Another way to solve it. Simpler on my opinion.
The first part is presented in attachment.
The ODE obtained isn't very difficult to be solved. I have not enough time this evening to write it up. Next part for tomorrow.

 

[jackmell]

Another way to solve it. Simpler on my opinion.
The first part is presented in attachment.
The ODE obtained isn't very difficult to be solved. I have not enough time this evening to write it up. Next part for tomorrow.

Man that is so slick. :)

So then we get:

$$yy''+c^2y^4-\left(y'\right)^2=0$$

Don't know what Jacquelin has in mind but I would then let p=y' and obtain:

$$yp\frac{dp}{dy}+c^2y^4-p^2=0$$

or:

$$(c^2y^4-p^2)dy+(yp)dp=0$$

for which I think an integrating factor is [itex]\frac{1}{y^3}[/tex] which will then make the equation exact and we can solve it using that method.

 

[JJacquelin]

The method proposed by jackmell would probably solve the EDO.
My method is not exactly the same, but the result is obtained anyway.

 

[JJacquelin]

If we are not interested to explicitly know x and y as function of lambda, but if we only are interested to know the relationship between x and y, then a much simpler method is possible :

 

[LAHLH]

These are great thanks alot. I must be being stupid, and I follow both your arguments upto the last line, but I can't quite see how to solve your final equations with integrating factors, e.g. for $$\frac{d^2h}{dx^2}+\frac{1}{h}\left(\frac{dh}{dx}\right)^2+\frac{1}{h}=0$$ how does one procede?

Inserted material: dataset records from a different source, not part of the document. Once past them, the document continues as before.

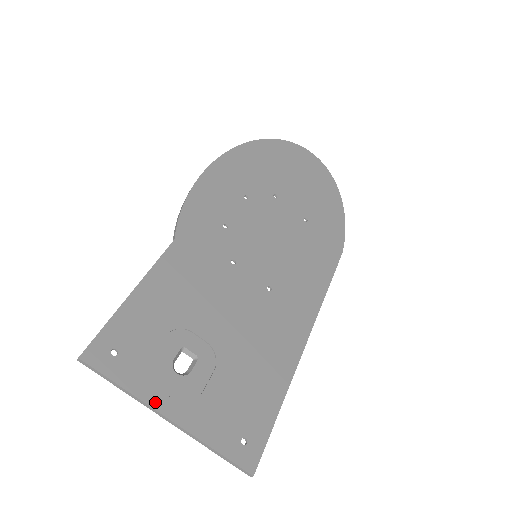
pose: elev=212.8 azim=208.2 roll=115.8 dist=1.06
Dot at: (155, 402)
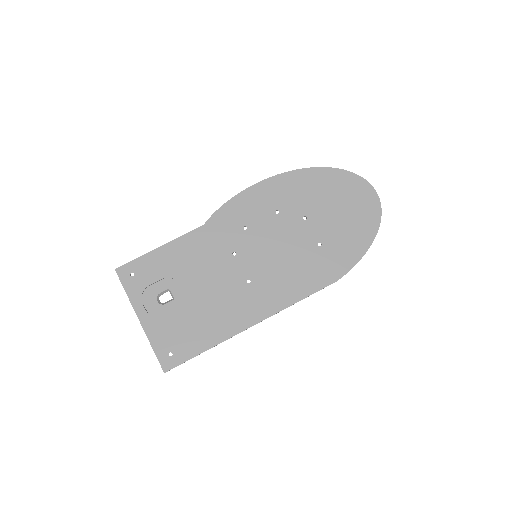
Dot at: (137, 309)
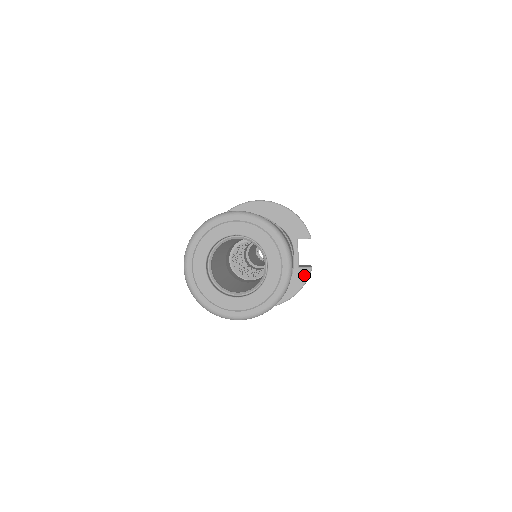
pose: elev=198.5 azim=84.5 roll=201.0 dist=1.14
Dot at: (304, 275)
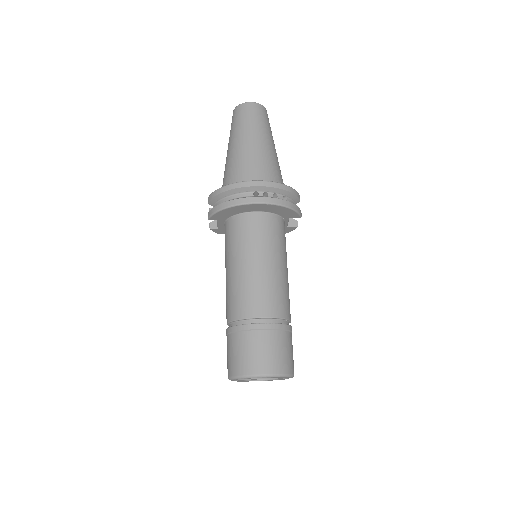
Dot at: (291, 230)
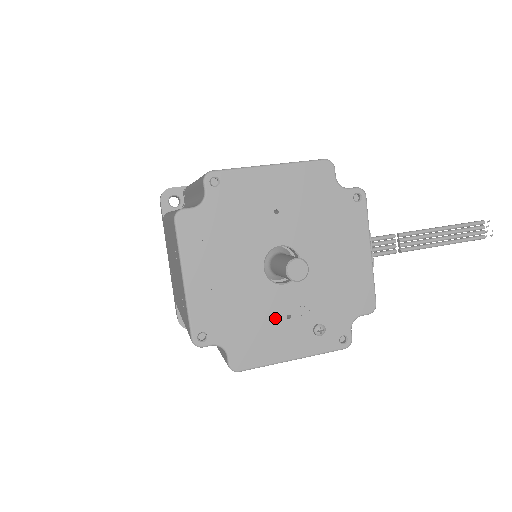
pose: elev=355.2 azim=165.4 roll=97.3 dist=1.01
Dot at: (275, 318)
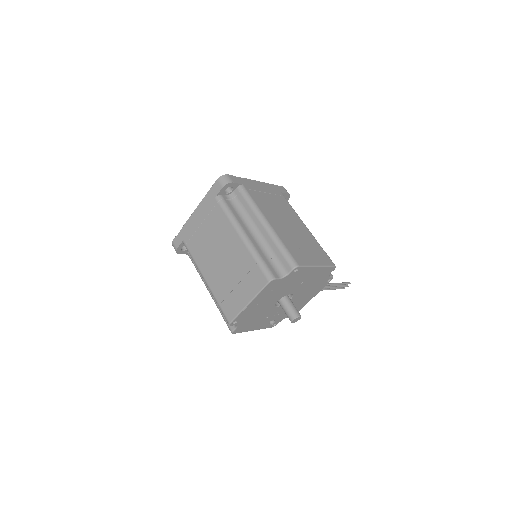
Dot at: (263, 317)
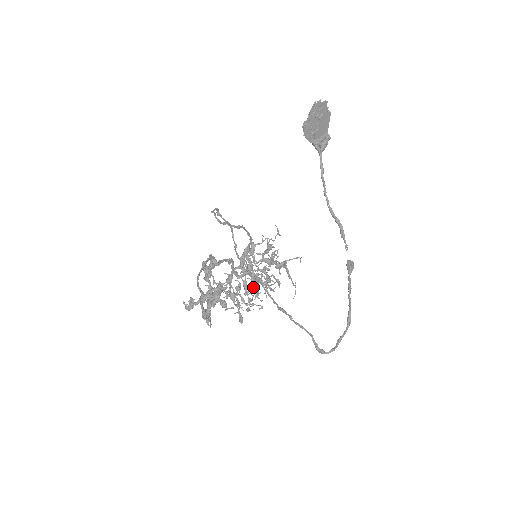
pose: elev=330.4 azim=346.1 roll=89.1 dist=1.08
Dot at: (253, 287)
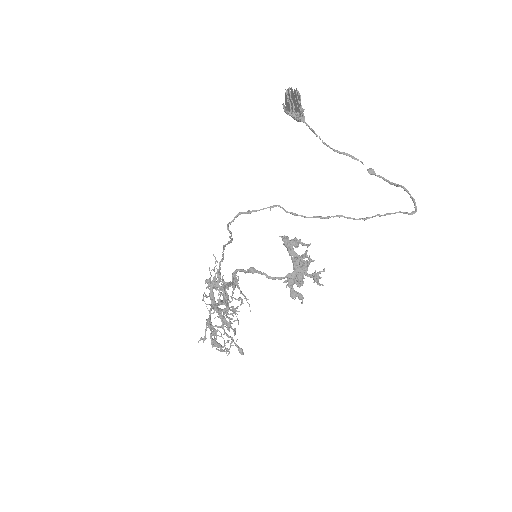
Dot at: (229, 317)
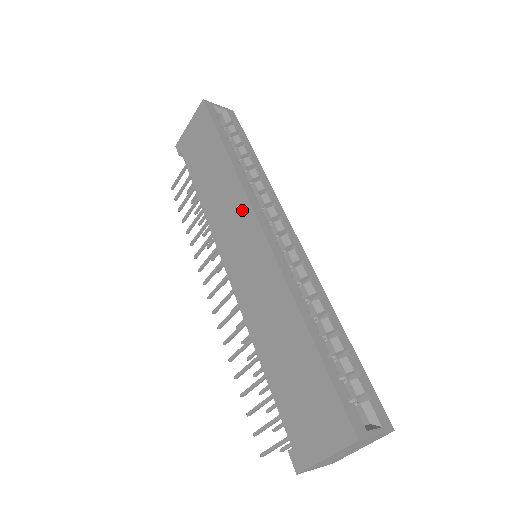
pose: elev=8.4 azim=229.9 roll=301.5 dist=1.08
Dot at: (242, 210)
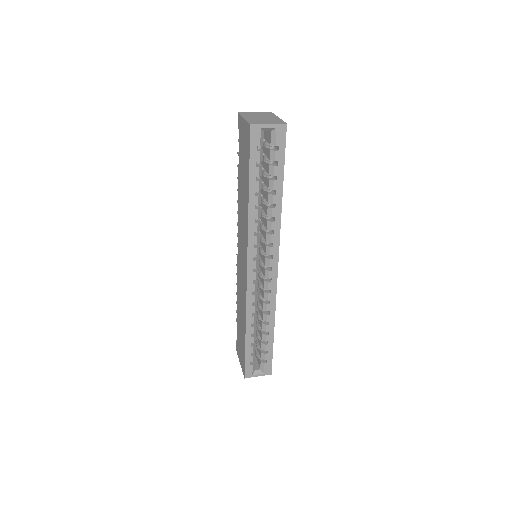
Dot at: (245, 245)
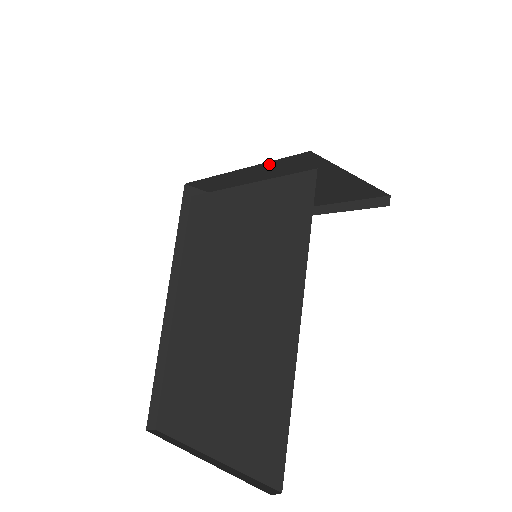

I assumed from here you would need to make a substitution $$p=h'$$ which leads me to $$h''=\frac{dh}{dx}=\frac{dp}{dh}\frac{dh}{dx}=pp'$$ so
$$pp'h+p^2+1=0$$ but this isn't the standard form I'm used to for finding integrating factors.

EDIT: actually is it just seperable?

 

[JJacquelin]

Just note that h*h''+(h')² = (h*h')'
(h*h')' = -1
h*h' = -x+x_0
etc.

In fact, what is done in my preceeding post is only to eliminate lambda from the two primary ODE.